Step 4: Finished Product
Single-layer semi-finished paper is too thin to give us a sense of security. So, manufacturers load several tissue mother rolls onto a machine and roll them into multi-layer finished toilet paper. Generally, three to four layers of toilet paper allow you to save paper while preventing your fingers from touching unwanted substances.
To make tearing easier during use, perforated lines are added. Having or not having a core is not a marker of high or low quality; it just suits different usage conditions. Both types are cut into small rolls and packaged for sale.
After this long journey, a pine tree that has weathered the Scandinavian storms finally meets a fast-growing eucalyptus basking in South American sunshine. Through trials of water and fire, they merge completely, becoming white, light, and soft. They embrace each other and walk towards their glorious end together.

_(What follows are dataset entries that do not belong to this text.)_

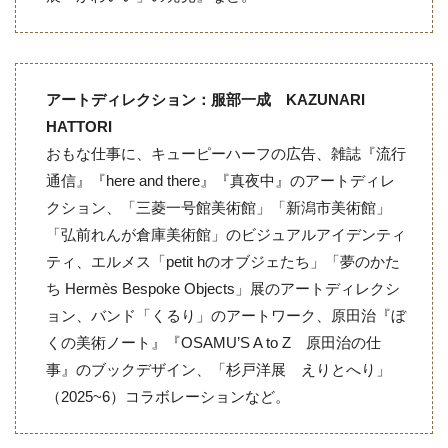
アートディレクション：服部一成 KAZUNARI
HATTORI
おもな仕事に、キューピーハーフの広告、雑誌『流行
通信』『here and there』『真夜中』のアートディレ
クション、「三菱一号館美術館」「新潟市美術館」
「弘前れんが倉庫美術館」のビジュアルアイデンティ
ティ、エルメス「petit hのオブジェたち」「夢のかた
ち Hermès Bespoke Objects」展のアートディレクシ
ョン、バンド「くるり」のアートワーク、原田治『ぼ
くの美術ノート』『OSAMU’S A to Z 原田治の仕
事』のブックデザイン、「杉戸洋展 えりとへり」
（2025~6）コラボレーションなど。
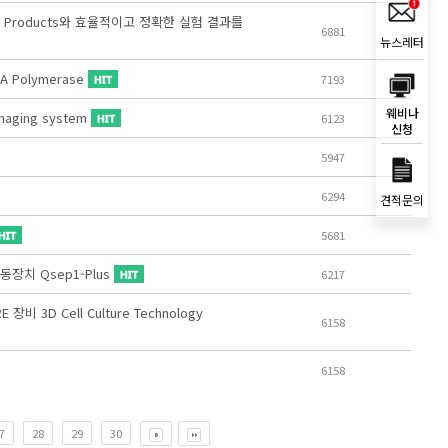
rk® Products와 효율적이고 정확한 실험 결과를
6881
뉴스레터
A Polymerase
7193
웨비나
 Imaging system
6123
신청
5947
6294
견적문의
5681
영동장치 Qsep1-Plus
6217
비 3D Cell Culture Technology
6158
6158
7
28
29
30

This concludes our exploration of toilet paper. We will provide links to related papers and materials at the end for further research. Lastly, there are three points to remind everyone:
Bacterial colonies: The standard for toilet paper is lower than for tissues, so national standards require toilet tissue to be labeled “for toilet use.” Using toilet paper to wipe your mouth is unhygienic.
Dust shedding: Toilet paper should not shed more than 0.5% of its weight, while tissues should not shed at all. Therefore, people with allergic rhinitis should avoid using toilet paper to wipe their noses as it might worsen their condition.
Water-soluble fibers: Unlike toilet paper, tissues do not contain water-soluble fibers, making them more likely to clog toilet paper. If you temporarily use facial tissues instead of toilet paper, it’s best to throw them in the trash.